[Bureaucracy by Honore de Balzac]@TWC D-Link bookBureaucracy CHAPTER IV 8/59
He was sixty years of age, with white hair cropped short like a brush; stout, thickset, and apoplectic about the neck, with a vulgar pimpled face, gray eyes, and a mouth like a furnace door; such was the profile portrait of Antoine, the oldest attendant in the ministry.
He had brought his two nephews, Laurent and Gabriel, from Echelles in Savoie,--one to serve the heads of the bureaus, the other the director himself.
All three came to open the offices and clean them, between seven and eight o'clock in the morning; at which time they read the newspapers and talked civil service politics from their point of view with the servants of other divisions, exchanging the bureaucratic gossip.
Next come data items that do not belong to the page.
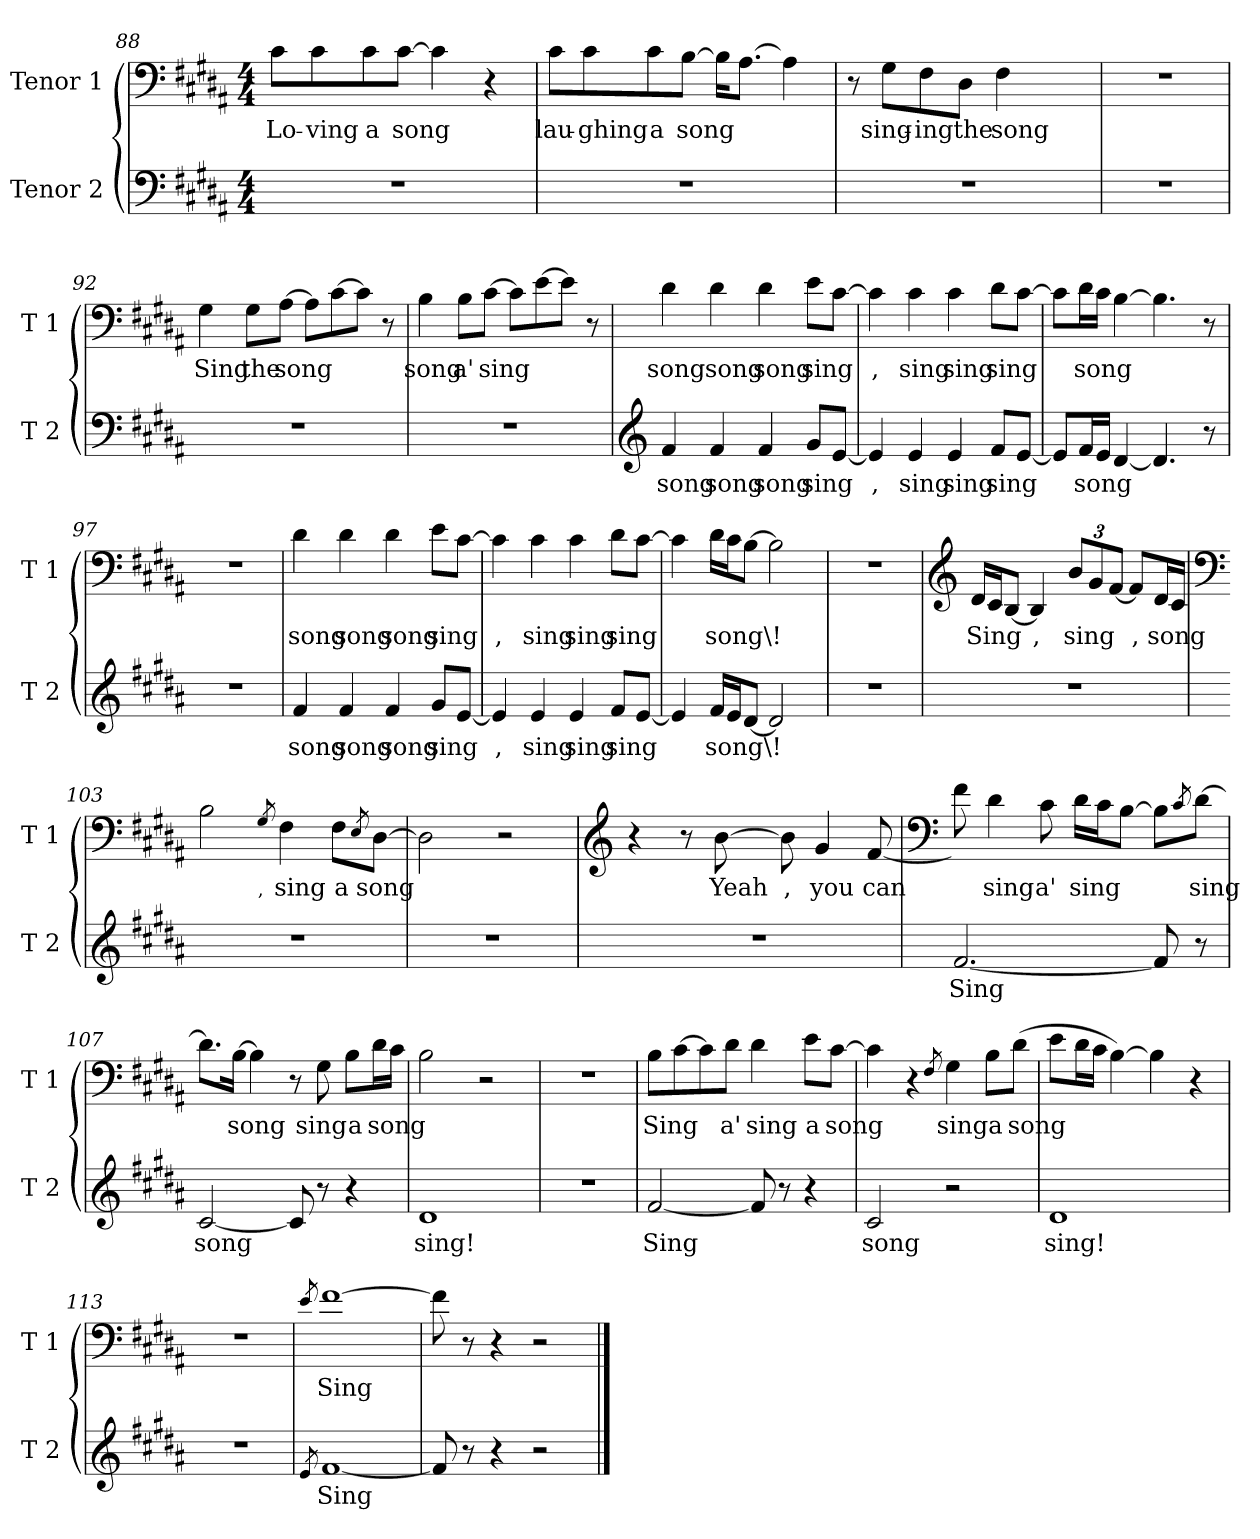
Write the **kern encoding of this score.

**kern	**text	**kern	**text
*part2	*part2	*part1	*part1
*staff2	*staff2	*staff1	*staff1
*I"Tenor 2	*	*I"Tenor 1	*
*I'T 2	*	*I'T 1	*
!!LO:PB:g=z
*clefF4	*	*clefF4	*
*k[f#c#g#d#a#]	*	*k[f#c#g#d#a#]	*
*B:	*	*B:	*
*M4/4	*	*M4/4	*
=88	=88	=88	=88
!	!	!	!LO:LY:b
1r	.	8c#\L	Lo-
!	!	!	!LO:LY:b
.	.	8c#\	-ving
!	!	!	!LO:LY:b
.	.	8c#\	a
!	!	!	!LO:LY:b
.	.	[8c#\J	song
.	.	4c#\]	.
!	!	!	!LO:LY:b
.	.	4r	,
=89	=89	=89	=89
!	!	!	!LO:LY:b
1r	.	8c#\L	lau-
!	!	!	!LO:LY:b
.	.	8c#\	-ghing
!	!	!	!LO:LY:b
.	.	8c#\	a
!	!	!	!LO:LY:b
.	.	[8B\J	song
.	.	16B\KL]	.
.	.	[8.A#\J	.
.	.	4A#\]	.
=90	=90	=90	=90
!	!	!	!LO:LY:b
1r	.	8r	,
!	!	!	!LO:LY:b
.	.	8G#\L	sing-
!	!	!	!LO:LY:b
.	.	8F#\	-ing
!	!	!	!LO:LY:b
.	.	8D#\J	the
!	!	!	!LO:LY:b
.	.	4F#\	song
.	.	4ryy	.
=91	=91	=91	=91
1r	.	1r	.
!!LO:LB:g=z
=92	=92	=92	=92
!	!	!	!LO:LY:b
1r	.	4G#\	Sing
!	!	!	!LO:LY:b
.	.	8G#\L	the
!	!	!	!LO:LY:b
.	.	[8A#\J	song
.	.	8A#\L]	.
.	.	[8c#\	.
.	.	8c#\J]	.
!	!	!	!LO:LY:b
.	.	8r	,
=93	=93	=93	=93
!	!	!	!LO:LY:b
1r	.	4B\	song
!	!	!	!LO:LY:b
.	.	8B\L	a'
!	!	!	!LO:LY:b
.	.	[8c#\J	sing
.	.	8c#\L]	.
.	.	[8e\	.
.	.	8e\J]	.
!	!	!	!LO:LY:b
.	.	8r	,
=94	=94	=94	=94
*clefG2	*	*	*
!	!LO:LY:b	!	!LO:LY:b
4f#/	song	4d#\	song
!	!LO:LY:b	!	!LO:LY:b
4f#/	song	4d#\	song
!	!LO:LY:b	!	!LO:LY:b
4f#/	song	4d#\	song
!	!LO:LY:b	!	!LO:LY:b
8g#/L	sing	8e\L	sing
[8e/J	.	[8c#\J	.
=95	=95	=95	=95
!	!LO:LY:b	!	!LO:LY:b
4e/]	,	4c#\]	,
!	!LO:LY:b	!	!LO:LY:b
4e/	sing	4c#\	sing
!	!LO:LY:b	!	!LO:LY:b
4e/	sing	4c#\	sing
!	!LO:LY:b	!	!LO:LY:b
8f#/L	sing	8d#\L	sing
[8e/J	.	[8c#\J	.
!!LO:LB:g=z
=96	=96	=96	=96
8e/L]	.	8c#\L]	.
!	!LO:LY:b	!	!LO:LY:b
16f#/L	song	16d#\L	song
16e/JJ	.	16c#\JJ	.
[4d#/	.	[4B\	.
4.d#/]	.	4.B\]	.
!	!LO:LY:b	!	!LO:LY:b
8r	\!	8r	\!
=97	=97	=97	=97
1r	.	1r	.
=98	=98	=98	=98
!	!LO:LY:b	!	!LO:LY:b
4f#/	song	4d#\	song
!	!LO:LY:b	!	!LO:LY:b
4f#/	song	4d#\	song
!	!LO:LY:b	!	!LO:LY:b
4f#/	song	4d#\	song
!	!LO:LY:b	!	!LO:LY:b
8g#/L	sing	8e\L	sing
[8e/J	.	[8c#\J	.
=99	=99	=99	=99
!	!LO:LY:b	!	!LO:LY:b
4e/]	,	4c#\]	,
!	!LO:LY:b	!	!LO:LY:b
4e/	sing	4c#\	sing
!	!LO:LY:b	!	!LO:LY:b
4e/	sing	4c#\	sing
!	!LO:LY:b	!	!LO:LY:b
8f#/L	sing	8d#\L	sing
[8e/J	.	[8c#\J	.
!!LO:LB:g=z
=100	=100	=100	=100
4e/]	.	4c#\]	.
!	!LO:LY:b	!	!LO:LY:b
16f#/LL	song	16d#\LL	song
16e/J	.	16c#\J	.
[8d#/J	.	[8B\J	.
!	!LO:LY:b	!	!LO:LY:b
2d#/]	\!	2B\]	\!
=101	=101	=101	=101
1r	.	1r	.
=102	=102	=102	=102
*	*	*clefG2	*
!	!	!	!LO:LY:b
1r	.	16d#/LL	Sing
.	.	16c#/J	.
.	.	[8B/J	.
!	!	!	!LO:LY:b
.	.	4B/]	,
!	!	!	!LO:LY:b
.	.	12b/L	sing
.	.	12g#/	.
.	.	[12f#/J	.
!	!	!	!LO:LY:b
.	.	8f#/L]	,
!	!	!	!LO:LY:b
.	.	16d#/L	song
.	.	16c#/JJ	.
!!LO:LB:g=z
=103	=103	=103	=103
*	*	*clefF4	*
1r	.	2B\	.
!	!	!	!LO:LY:b
.	.	8qG#/	,
!	!	!	!LO:LY:b
.	.	4F#\	sing
!	!	!	!LO:LY:b
.	.	8F#\L	a
.	.	8qE/	.
!	!	!	!LO:LY:b
.	.	[8D#\J	song
=104	=104	=104	=104
1r	.	2D#\]	.
!	!	!	!LO:LY:b
.	.	2r	.
=105	=105	=105	=105
*	*	*clefG2	*
1r	.	4r	.
.	.	8r	.
!	!	!	!LO:LY:b
.	.	[8b\	Yeah
!	!	!	!LO:LY:b
.	.	8b\]	,
!	!	!	!LO:LY:b
.	.	4g#/	you
!	!	!	!LO:LY:b
.	.	[8f#/	can
!!LO:PB:g=z
=106	=106	=106	=106
*	*	*clefF4	*
!	!LO:LY:b	!	!
[2.f#/	Sing	8f#\]	.
!	!	!	!LO:LY:b
.	.	4d#\	sing
!	!	!	!LO:LY:b
.	.	8c#\	a'
!	!	!	!LO:LY:b
.	.	16d#\LL	sing
.	.	16c#\J	.
.	.	[8B\J	.
8f#/]	.	8B\L]	.
.	.	8qc#/	.
!	!LO:LY:b	!	!LO:LY:b
8r	,	[8d#\J	sing
=107	=107	=107	=107
!	!LO:LY:b	!	!
[2c#/	song	8.d#\L]	.
!	!	!	!LO:LY:b
.	.	[16B\Jk	song
.	.	4B\]	.
!	!	!	!LO:LY:b
8c#/]	.	8r	,
!	!LO:LY:b	!	!LO:LY:b
8r	,	8G#\	sing
!	!	!	!LO:LY:b
4r	.	8B\L	a
!	!	!	!LO:LY:b
.	.	16d#\L	song
.	.	16c#\JJ	.
=108	=108	=108	=108
!	!LO:LY:b	!	!
1d#	sing!	2B\	.
!	!	!	!LO:LY:b
.	.	2r	.
!!LO:LB:g=z
=109	=109	=109	=109
1r	.	1r	.
=110	=110	=110	=110
!	!LO:LY:b	!	!LO:LY:b
[2f#/	Sing	8B\L	Sing
.	.	[8c#\	.
.	.	8c#\]	.
!	!	!	!LO:LY:b
.	.	8d#\J	a'
!	!	!	!LO:LY:b
8f#/]	.	4d#\	sing
!	!LO:LY:b	!	!
8r	,	.	.
!	!	!	!LO:LY:b
4r	.	8e\L	a
!	!	!	!LO:LY:b
.	.	[8c#\J	song
=111	=111	=111	=111
!	!LO:LY:b	!	!
2c#/	song	4c#\]	.
!	!	!	!LO:LY:b
.	.	4r	,
.	.	8qF#/	.
!	!LO:LY:b	!	!LO:LY:b
2r	,	4G#\	sing
!	!	!	!LO:LY:b
.	.	8B\L	a
!	!	!	!LO:LY:b
.	.	(>8d#\J	song
=112	=112	=112	=112
!	!LO:LY:b	!	!
1d#	sing!	8e\L	.
.	.	16d#\L	.
.	.	16c#\JJ	.
.	.	[4B\)	.
.	.	4B\]	.
!	!	!	!LO:LY:b
.	.	4r	.
!!LO:LB:g=z
=113	=113	=113	=113
1r	.	1r	.
=114	=114	=114	=114
8qe/	.	8qe/	.
!	!LO:LY:b	!	!LO:LY:b
[1f#	Sing	[1f#	Sing
=115	=115	=115	=115
8f#/]	.	8f#\]	.
!	!LO:LY:b	!	!LO:LY:b
8r	\!	8r	\!
4r	.	4r	.
2r	.	2r	.
==	==	==	==
*-	*-	*-	*-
In common with servants of modern houses who know their masters' private affairs thoroughly, they lived at the ministry like spiders at the centre of a web, where they felt the slightest jar of the fabric. On a Thursday evening, the day after the ministerial reception and Madame Rabourdin's evening party, just as Antoine was trimming his beard and his nephews were assisting him in the antechamber of the division on the upper floor, they were surprised by the unexpected arrival of one of the clerks. "That's Monsieur Dutocq," said Antoine.
"I know him by that pickpocket step of his.